▶ **ACTIVITY**: A line qualifies if it holds the string "过程特性". Copy every qualifying line from the records.

▶ **EXERCISE MATERIAL**:

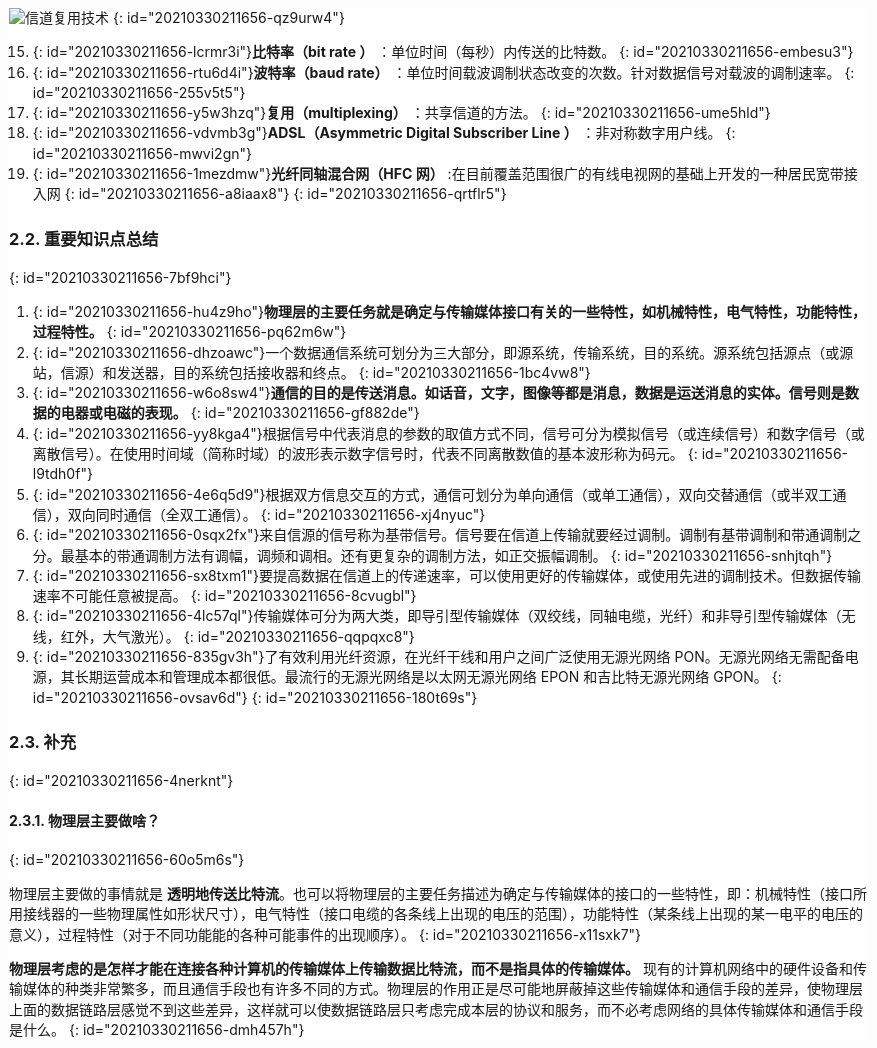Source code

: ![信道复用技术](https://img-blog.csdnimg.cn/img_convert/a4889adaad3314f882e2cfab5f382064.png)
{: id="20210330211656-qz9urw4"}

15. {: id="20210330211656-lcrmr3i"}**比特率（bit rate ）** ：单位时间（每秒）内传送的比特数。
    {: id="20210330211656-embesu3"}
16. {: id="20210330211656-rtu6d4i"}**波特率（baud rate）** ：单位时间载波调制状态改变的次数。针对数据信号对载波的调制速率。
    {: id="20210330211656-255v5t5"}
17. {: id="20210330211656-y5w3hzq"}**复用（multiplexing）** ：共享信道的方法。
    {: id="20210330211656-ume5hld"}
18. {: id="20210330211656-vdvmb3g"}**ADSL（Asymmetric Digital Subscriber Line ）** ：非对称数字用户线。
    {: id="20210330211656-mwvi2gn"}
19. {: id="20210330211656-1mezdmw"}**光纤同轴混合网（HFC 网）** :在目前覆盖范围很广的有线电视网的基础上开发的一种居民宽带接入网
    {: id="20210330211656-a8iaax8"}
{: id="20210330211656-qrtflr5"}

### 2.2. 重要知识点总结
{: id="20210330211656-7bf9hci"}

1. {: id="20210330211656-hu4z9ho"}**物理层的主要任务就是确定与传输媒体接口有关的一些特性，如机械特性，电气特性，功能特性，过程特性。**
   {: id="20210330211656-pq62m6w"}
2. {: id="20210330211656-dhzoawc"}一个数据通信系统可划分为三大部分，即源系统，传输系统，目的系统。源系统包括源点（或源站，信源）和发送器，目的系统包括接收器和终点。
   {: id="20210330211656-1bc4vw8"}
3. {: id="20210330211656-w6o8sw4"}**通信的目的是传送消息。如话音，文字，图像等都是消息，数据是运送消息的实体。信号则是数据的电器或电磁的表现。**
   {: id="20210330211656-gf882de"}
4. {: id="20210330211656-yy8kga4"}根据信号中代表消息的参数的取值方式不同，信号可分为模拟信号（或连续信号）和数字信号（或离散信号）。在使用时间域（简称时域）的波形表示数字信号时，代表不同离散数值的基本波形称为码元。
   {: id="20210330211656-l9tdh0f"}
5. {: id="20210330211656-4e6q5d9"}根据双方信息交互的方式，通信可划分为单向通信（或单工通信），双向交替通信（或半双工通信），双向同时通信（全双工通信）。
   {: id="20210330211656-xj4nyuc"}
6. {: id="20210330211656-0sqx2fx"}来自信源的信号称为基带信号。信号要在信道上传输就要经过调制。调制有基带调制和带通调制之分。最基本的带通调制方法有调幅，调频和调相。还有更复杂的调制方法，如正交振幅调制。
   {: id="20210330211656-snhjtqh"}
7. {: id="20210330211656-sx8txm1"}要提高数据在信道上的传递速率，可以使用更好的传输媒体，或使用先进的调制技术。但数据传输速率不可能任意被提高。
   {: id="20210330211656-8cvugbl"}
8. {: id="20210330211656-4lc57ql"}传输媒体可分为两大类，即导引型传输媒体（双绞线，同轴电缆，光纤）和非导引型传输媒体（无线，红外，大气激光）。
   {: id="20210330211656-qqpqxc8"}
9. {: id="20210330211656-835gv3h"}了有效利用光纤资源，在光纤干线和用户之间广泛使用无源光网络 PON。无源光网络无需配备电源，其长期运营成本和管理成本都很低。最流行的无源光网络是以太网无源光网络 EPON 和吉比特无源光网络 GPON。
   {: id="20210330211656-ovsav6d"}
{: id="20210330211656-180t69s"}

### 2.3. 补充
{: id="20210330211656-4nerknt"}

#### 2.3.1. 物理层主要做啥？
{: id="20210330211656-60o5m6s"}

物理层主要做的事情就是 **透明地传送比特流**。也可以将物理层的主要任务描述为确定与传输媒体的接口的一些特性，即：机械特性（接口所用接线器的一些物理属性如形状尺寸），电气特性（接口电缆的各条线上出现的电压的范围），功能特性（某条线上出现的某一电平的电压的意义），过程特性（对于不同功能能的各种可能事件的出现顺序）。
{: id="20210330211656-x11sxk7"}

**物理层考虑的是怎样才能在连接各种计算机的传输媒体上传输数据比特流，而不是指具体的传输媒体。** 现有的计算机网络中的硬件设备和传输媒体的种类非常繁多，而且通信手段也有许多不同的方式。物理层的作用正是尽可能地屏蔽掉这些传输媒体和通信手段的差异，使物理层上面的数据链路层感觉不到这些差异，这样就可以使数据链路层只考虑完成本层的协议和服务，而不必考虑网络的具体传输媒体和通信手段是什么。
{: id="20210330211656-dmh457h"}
...
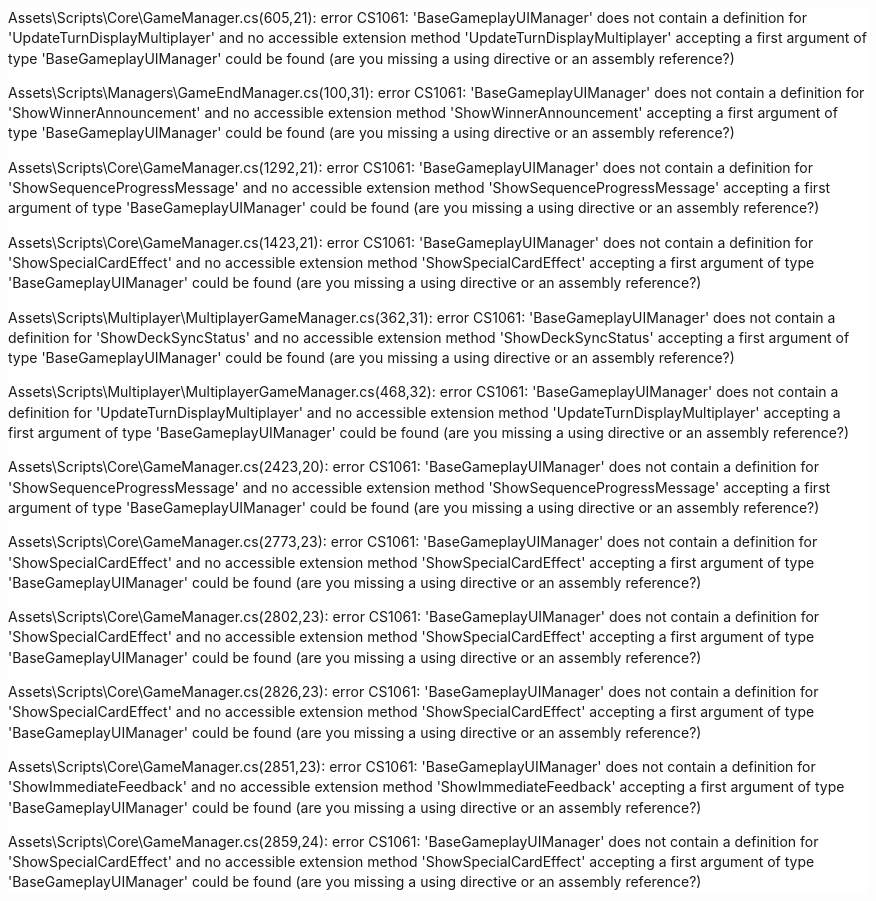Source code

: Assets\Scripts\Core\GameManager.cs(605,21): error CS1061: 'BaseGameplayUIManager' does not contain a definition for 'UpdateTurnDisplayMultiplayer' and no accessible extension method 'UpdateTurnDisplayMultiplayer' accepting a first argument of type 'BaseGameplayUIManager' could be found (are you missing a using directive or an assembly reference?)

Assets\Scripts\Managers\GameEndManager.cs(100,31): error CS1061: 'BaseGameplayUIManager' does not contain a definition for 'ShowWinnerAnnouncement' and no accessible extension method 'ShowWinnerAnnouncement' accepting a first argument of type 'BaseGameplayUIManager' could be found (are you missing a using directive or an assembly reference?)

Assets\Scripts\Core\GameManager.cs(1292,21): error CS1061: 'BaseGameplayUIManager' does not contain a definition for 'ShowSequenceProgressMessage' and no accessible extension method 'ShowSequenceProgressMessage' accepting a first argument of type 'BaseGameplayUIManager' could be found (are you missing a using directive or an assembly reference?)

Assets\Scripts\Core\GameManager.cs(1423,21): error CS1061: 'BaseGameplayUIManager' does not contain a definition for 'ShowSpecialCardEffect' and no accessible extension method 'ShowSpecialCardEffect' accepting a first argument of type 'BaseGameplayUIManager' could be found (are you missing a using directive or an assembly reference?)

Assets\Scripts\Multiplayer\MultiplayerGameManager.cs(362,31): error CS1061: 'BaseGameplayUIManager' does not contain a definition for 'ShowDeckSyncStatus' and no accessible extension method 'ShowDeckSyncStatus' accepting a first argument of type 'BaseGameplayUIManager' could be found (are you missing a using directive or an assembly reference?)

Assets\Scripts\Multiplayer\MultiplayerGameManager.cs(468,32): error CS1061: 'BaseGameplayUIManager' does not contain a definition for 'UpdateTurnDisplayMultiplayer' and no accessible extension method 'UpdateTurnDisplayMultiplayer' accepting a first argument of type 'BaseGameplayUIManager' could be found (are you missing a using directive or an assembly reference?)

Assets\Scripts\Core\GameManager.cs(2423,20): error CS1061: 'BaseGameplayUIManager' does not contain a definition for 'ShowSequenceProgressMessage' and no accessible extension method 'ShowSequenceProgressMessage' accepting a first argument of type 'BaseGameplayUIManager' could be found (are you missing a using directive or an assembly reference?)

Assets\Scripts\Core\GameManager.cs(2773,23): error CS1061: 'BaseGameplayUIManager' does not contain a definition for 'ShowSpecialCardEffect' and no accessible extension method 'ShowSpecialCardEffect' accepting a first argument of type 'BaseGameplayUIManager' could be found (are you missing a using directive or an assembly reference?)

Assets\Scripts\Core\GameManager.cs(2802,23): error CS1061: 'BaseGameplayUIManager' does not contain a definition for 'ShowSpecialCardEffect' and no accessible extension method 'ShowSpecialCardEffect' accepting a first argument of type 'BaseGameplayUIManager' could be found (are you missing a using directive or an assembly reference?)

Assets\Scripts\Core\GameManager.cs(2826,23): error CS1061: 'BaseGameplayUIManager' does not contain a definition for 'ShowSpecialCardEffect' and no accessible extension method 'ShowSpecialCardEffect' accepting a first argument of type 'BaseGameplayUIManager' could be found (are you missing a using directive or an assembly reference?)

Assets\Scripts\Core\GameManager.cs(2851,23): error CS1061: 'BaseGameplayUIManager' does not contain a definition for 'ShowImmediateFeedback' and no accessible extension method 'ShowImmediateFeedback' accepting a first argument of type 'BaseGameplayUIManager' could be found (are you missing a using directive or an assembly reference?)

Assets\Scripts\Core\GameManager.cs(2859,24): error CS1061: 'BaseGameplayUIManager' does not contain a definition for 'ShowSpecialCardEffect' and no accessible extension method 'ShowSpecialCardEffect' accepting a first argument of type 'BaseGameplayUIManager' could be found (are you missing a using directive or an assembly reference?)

▶ **EXERCISE RESULT**:
1. {: id="20210330211656-hu4z9ho"}**物理层的主要任务就是确定与传输媒体接口有关的一些特性，如机械特性，电气特性，功能特性，过程特性。**
物理层主要做的事情就是 **透明地传送比特流**。也可以将物理层的主要任务描述为确定与传输媒体的接口的一些特性，即：机械特性（接口所用接线器的一些物理属性如形状尺寸），电气特性（接口电缆的各条线上出现的电压的范围），功能特性（某条线上出现的某一电平的电压的意义），过程特性（对于不同功能能的各种可能事件的出现顺序）。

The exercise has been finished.